Though large- and small-scale separatist movements and regional conflicts had been proliferated in the Southeast Asian region, ASEAN has yet taken a substantive humanitarian intervention policy or mediatory effort in order to manage human rights problems and conflict resolution. it results not only from a unique ‘ASEAN’ way of decision-making and non-intervention principle over domestic issues among member states, but also from the peculiarity of Southeast Asian countries that each country sensitively react with sovereignty-related matters. The weakness of the degree of institutionalization and the absence of compelling force not only cause intra-regional separatist movements and regional conflicts but also regional cooperation and integration among and between ASEAN member states in various issue domains. However, ASEAN recently began to change its policy from non-intervention principle to 'constructive intervention' or 'flexible engagement' over domestic issues. In particular, various types of intra-regional civic organizations started to reinforce the so-called 'engagement as the second track' in conjunction with human rights issue, human security, or regional development issue after intra-regional economic cooperations precipitously increased by ASEAN Free Trade Agreement.

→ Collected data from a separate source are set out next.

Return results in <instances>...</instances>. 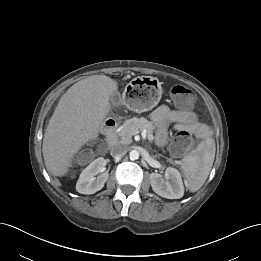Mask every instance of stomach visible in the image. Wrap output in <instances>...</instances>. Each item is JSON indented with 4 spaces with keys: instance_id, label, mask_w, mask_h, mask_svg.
Returning <instances> with one entry per match:
<instances>
[{
    "instance_id": "0dacf381",
    "label": "stomach",
    "mask_w": 261,
    "mask_h": 261,
    "mask_svg": "<svg viewBox=\"0 0 261 261\" xmlns=\"http://www.w3.org/2000/svg\"><path fill=\"white\" fill-rule=\"evenodd\" d=\"M162 87L153 77L134 78L125 88L123 104L136 113L151 110L160 101Z\"/></svg>"
}]
</instances>
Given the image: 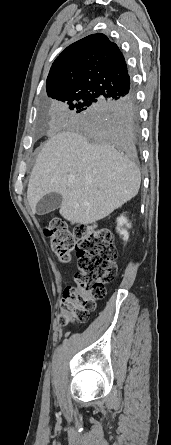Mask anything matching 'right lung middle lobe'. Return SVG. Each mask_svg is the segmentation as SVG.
Returning <instances> with one entry per match:
<instances>
[{
  "label": "right lung middle lobe",
  "mask_w": 171,
  "mask_h": 445,
  "mask_svg": "<svg viewBox=\"0 0 171 445\" xmlns=\"http://www.w3.org/2000/svg\"><path fill=\"white\" fill-rule=\"evenodd\" d=\"M55 100L67 104L68 109L72 111L68 115L69 119L84 126L94 125L95 114L106 102L104 97L92 91H68ZM90 135L93 138H98L96 130L90 131Z\"/></svg>",
  "instance_id": "dd1d6c3e"
}]
</instances>
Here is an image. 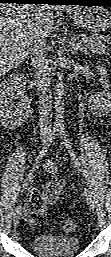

As a consequence, a mission for the resolution of all the problems caused by separatist movements and regional conflicts in Southeast Asian countries and the establishment of intra-regional peace and stability in the dimension of conflict management become a preliminary mission for new regional cooperation between ASEAN and East Asian countries. In particular, since Southeast Asian countries tend to avoid intervention and coordination committed by superpower or external power because most of separatist movements and regional conflicts in Southeast Asian region was derived from their historical peculiarities inherited from their bitter experience of colonial rule in the past, mediation and coordination by the third-party country like Korea that shared same historical experience could be more effective. Korea has reinforced economic exchange and cooperation with Southeast Asian countries since the approval of 'Korea-ASEAN Free Trade Agreement' in 2007. Considering the 'New Asia Plan' announced by Korean government in 2009, Southeast Asian region was regarded as top-priority region in its policy-making. Therefore, based upon Korean experiences of economic development and conflict management as a divided nation, and the recent expansion of ODA (Official Development Asistace), Korea must actively participate in all the activities for relieving regional conflicts and reinforcing regional cooperations in Southeast Asian region.